(Stored data)
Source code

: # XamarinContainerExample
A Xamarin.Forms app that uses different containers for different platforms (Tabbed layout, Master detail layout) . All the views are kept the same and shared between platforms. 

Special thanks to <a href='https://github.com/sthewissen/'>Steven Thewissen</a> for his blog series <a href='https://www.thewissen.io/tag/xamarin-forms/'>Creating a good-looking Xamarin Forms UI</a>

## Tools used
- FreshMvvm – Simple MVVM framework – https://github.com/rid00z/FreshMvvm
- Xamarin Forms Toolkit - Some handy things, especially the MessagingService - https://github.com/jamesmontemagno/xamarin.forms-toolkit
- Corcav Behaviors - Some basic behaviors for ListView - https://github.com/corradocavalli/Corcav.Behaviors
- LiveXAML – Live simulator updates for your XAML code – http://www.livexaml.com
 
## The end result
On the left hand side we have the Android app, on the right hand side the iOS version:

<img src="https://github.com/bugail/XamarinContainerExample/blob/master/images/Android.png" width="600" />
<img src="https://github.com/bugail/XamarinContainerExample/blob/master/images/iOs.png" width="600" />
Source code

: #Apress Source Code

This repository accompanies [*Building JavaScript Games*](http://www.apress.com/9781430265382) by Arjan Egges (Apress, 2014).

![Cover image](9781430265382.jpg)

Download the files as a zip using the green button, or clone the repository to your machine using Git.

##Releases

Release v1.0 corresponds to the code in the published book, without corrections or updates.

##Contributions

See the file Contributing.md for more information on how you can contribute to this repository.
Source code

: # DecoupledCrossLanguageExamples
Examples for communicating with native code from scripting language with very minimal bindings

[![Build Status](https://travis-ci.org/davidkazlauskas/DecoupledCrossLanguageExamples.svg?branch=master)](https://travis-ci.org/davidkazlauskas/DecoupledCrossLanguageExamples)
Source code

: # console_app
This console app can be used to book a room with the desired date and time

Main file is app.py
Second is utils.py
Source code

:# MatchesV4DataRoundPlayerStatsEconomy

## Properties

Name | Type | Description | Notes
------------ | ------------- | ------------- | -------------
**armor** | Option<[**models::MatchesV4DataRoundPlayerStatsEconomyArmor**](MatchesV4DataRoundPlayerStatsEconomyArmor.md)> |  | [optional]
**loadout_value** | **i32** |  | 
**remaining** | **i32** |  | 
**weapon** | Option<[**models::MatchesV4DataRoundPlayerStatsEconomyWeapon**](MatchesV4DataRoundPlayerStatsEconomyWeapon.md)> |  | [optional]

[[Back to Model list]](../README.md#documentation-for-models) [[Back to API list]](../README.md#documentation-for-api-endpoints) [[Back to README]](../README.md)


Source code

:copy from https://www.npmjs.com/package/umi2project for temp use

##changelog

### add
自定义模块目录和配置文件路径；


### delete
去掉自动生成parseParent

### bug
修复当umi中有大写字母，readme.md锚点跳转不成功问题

Brief: If the string "used" appears in a line of the data above, that line counts. State how many such lines there are and nothing more.

Solution to the exercise: 2